_Trecho do texto_

Todo mundo tem aquela roupinha... Que não dá, nem joga fora. Aquela que é a nossa cara. E se não pegasse tão mal, a gente usava todo dia. Toda hora. Aquela roupa amiga e usada, às vezes amarrotada, que acomoda tão bem a gente.
É peça já formatada. Amaciada. Que nos aconchega e traduz. Por fora e por dentro. Num dueto mais que perfeito! Nem sempre é a mais cara. Na maioria das vezes, é aquela  velhinha que encaixa certinha no corpo e na alma.
Tive roupas que marcaram várias etapas da minha vida... De criança, era uma calça vermelha que eu usava todo domingo. Ninguém mais aguentava. Acabou sumindo. Na juventude, uma calça jeans desbotada com bolsos coloridos, que combinava com o estilo folk e com meu violão, sempre comigo.

_Exercício curto A_
Formate como lista numerada os registros começando na linha que contém "yellow circle: moved 29 px left, 7 px up" e terminando na linha que contém "red arrow: rotated 15 degrees clockwise", incluindo as duas e sem as linhas em branco. As imagens ficam fora da resposta.

_Linhas de dados_

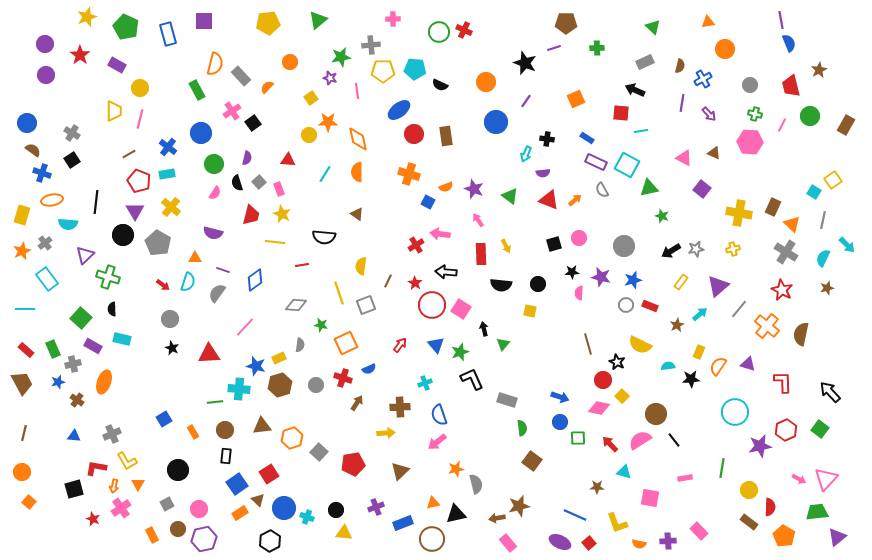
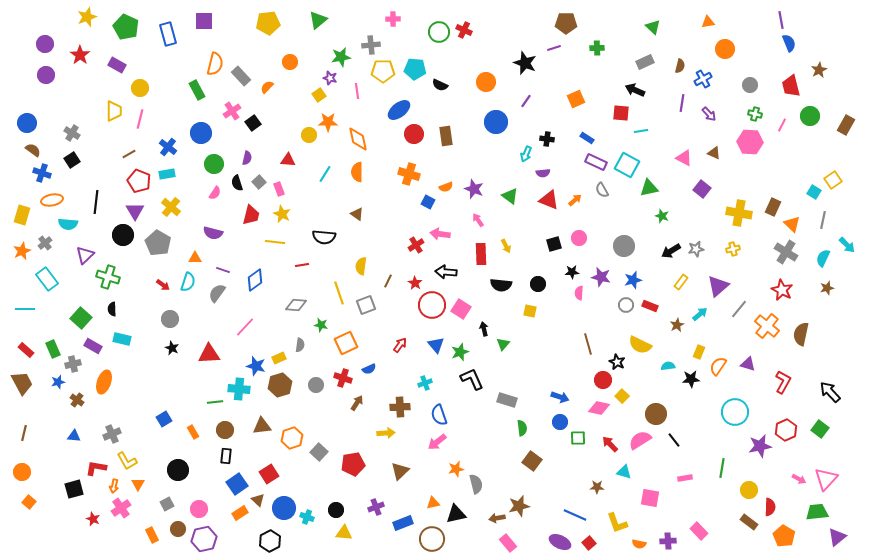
yellow square at (311, 98): moved 8 px right, 3 px up
red L-shape at (783, 382): rotated 30 degrees clockwise
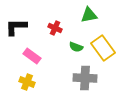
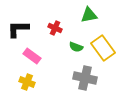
black L-shape: moved 2 px right, 2 px down
gray cross: rotated 10 degrees clockwise
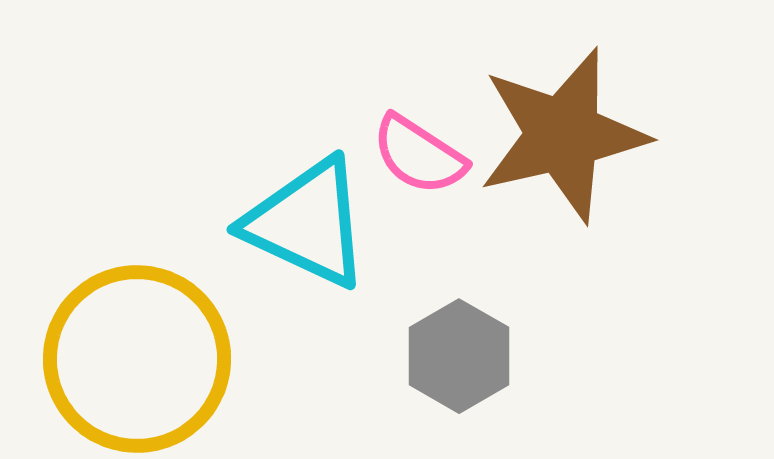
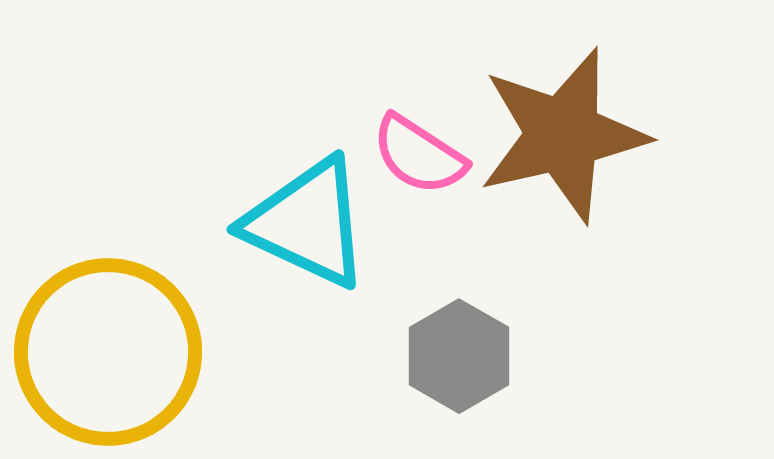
yellow circle: moved 29 px left, 7 px up
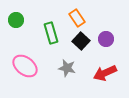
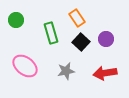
black square: moved 1 px down
gray star: moved 1 px left, 3 px down; rotated 24 degrees counterclockwise
red arrow: rotated 15 degrees clockwise
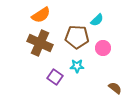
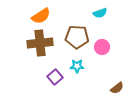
orange semicircle: moved 1 px down
cyan semicircle: moved 3 px right, 7 px up; rotated 24 degrees clockwise
brown cross: rotated 30 degrees counterclockwise
pink circle: moved 1 px left, 1 px up
purple square: rotated 14 degrees clockwise
brown semicircle: moved 2 px right; rotated 104 degrees clockwise
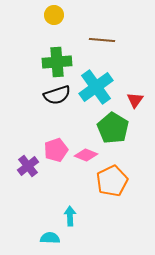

_Exercício curto B_
Transcreva do texto sobre as roupas preferidas o trecho começando em "É peça já formatada." e terminando em "violão, sempre comigo.".

_Resposta completa A_
1. yellow circle: moved 29 px left, 7 px up
2. black square: moved 1 px down
3. gray star: moved 1 px left, 3 px down; rotated 24 degrees counterclockwise
4. red arrow: rotated 15 degrees clockwise

_Resposta completa B_
É peça já formatada. Amaciada. Que nos aconchega e traduz. Por fora e por dentro. Num dueto mais que perfeito! Nem sempre é a mais cara. Na maioria das vezes, é aquela  velhinha que encaixa certinha no corpo e na alma.
Tive roupas que marcaram várias etapas da minha vida... De criança, era uma calça vermelha que eu usava todo domingo. Ninguém mais aguentava. Acabou sumindo. Na juventude, uma calça jeans desbotada com bolsos coloridos, que combinava com o estilo folk e com meu violão, sempre comigo.